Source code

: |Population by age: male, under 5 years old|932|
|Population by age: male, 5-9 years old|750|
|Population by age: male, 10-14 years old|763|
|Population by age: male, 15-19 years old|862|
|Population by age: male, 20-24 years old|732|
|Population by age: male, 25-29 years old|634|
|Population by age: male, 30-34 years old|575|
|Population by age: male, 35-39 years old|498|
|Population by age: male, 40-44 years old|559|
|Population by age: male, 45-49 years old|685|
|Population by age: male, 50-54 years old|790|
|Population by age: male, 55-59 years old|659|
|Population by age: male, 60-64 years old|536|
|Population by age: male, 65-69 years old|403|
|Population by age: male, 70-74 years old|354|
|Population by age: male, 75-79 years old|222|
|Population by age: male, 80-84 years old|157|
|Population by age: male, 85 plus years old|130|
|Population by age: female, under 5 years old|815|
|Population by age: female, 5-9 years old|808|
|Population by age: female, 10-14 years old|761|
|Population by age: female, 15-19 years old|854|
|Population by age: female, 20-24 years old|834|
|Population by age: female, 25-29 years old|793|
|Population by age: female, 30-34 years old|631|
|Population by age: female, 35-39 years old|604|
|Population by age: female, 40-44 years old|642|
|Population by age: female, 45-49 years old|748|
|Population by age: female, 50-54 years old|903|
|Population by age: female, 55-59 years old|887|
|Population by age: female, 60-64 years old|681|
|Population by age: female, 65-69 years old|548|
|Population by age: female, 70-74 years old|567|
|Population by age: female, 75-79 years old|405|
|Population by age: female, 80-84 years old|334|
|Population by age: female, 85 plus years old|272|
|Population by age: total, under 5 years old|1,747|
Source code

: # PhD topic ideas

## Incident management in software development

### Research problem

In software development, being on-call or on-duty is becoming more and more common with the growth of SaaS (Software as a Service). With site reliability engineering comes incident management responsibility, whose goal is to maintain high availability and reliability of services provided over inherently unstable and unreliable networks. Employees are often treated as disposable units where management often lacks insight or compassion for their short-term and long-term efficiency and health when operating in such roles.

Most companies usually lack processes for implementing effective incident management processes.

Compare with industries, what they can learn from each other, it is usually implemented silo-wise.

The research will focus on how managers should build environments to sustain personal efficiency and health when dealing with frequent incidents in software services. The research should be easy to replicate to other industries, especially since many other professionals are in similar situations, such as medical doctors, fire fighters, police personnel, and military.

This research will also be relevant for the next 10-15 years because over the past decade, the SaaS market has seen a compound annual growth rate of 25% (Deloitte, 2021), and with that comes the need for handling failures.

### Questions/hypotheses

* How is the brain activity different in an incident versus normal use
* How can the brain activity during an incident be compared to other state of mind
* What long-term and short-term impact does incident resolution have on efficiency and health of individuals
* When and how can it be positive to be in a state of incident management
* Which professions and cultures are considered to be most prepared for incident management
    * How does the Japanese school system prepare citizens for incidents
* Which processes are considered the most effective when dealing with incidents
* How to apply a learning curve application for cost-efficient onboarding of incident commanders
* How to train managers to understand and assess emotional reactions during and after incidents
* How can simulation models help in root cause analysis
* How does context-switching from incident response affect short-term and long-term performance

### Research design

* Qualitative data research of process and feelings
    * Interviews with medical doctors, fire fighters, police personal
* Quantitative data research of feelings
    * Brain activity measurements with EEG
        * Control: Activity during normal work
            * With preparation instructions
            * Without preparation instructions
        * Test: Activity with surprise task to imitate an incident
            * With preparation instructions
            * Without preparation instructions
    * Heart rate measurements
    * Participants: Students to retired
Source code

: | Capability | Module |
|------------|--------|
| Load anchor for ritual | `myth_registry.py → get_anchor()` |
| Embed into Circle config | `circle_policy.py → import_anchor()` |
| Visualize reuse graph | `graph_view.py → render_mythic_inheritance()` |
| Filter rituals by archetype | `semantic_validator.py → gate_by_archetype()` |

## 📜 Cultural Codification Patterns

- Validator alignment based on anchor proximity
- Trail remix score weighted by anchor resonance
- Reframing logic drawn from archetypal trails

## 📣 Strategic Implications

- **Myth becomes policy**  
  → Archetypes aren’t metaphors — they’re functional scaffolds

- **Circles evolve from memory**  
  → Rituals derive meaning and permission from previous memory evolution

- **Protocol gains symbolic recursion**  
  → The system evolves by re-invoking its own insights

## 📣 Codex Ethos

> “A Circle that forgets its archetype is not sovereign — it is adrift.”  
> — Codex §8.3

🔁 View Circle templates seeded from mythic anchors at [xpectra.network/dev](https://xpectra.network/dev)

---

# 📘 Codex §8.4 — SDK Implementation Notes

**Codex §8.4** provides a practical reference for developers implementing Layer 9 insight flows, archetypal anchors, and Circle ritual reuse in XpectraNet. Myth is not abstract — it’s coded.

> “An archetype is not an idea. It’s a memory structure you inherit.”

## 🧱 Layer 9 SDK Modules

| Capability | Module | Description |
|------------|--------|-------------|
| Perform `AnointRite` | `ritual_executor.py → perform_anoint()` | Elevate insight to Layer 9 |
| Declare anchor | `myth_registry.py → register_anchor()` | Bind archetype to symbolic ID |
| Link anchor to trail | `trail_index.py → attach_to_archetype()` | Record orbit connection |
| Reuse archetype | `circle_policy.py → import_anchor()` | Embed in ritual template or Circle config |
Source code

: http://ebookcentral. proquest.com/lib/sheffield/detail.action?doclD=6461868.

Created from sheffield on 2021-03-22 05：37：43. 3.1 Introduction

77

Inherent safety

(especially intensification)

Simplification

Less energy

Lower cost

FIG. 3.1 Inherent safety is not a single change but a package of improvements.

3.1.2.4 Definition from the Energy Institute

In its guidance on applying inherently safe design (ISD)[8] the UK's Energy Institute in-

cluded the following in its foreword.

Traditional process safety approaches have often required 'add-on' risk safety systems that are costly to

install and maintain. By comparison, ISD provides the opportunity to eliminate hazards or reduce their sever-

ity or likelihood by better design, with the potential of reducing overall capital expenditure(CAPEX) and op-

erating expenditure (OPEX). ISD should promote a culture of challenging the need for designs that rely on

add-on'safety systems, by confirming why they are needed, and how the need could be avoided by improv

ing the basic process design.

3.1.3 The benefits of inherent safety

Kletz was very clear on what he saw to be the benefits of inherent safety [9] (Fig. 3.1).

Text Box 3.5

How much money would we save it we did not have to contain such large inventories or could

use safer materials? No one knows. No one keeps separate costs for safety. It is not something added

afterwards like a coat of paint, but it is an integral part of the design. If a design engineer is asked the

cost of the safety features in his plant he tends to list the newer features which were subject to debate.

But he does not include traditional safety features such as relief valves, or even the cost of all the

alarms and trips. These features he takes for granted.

## The task
What lines of the preceding data include the string "expenditure"? Pull them out.

## Finished exercise
ity or likelihood by better design, with the potential of reducing overall capital expenditure(CAPEX) and op-
erating expenditure (OPEX). ISD should promote a culture of challenging the need for designs that rely on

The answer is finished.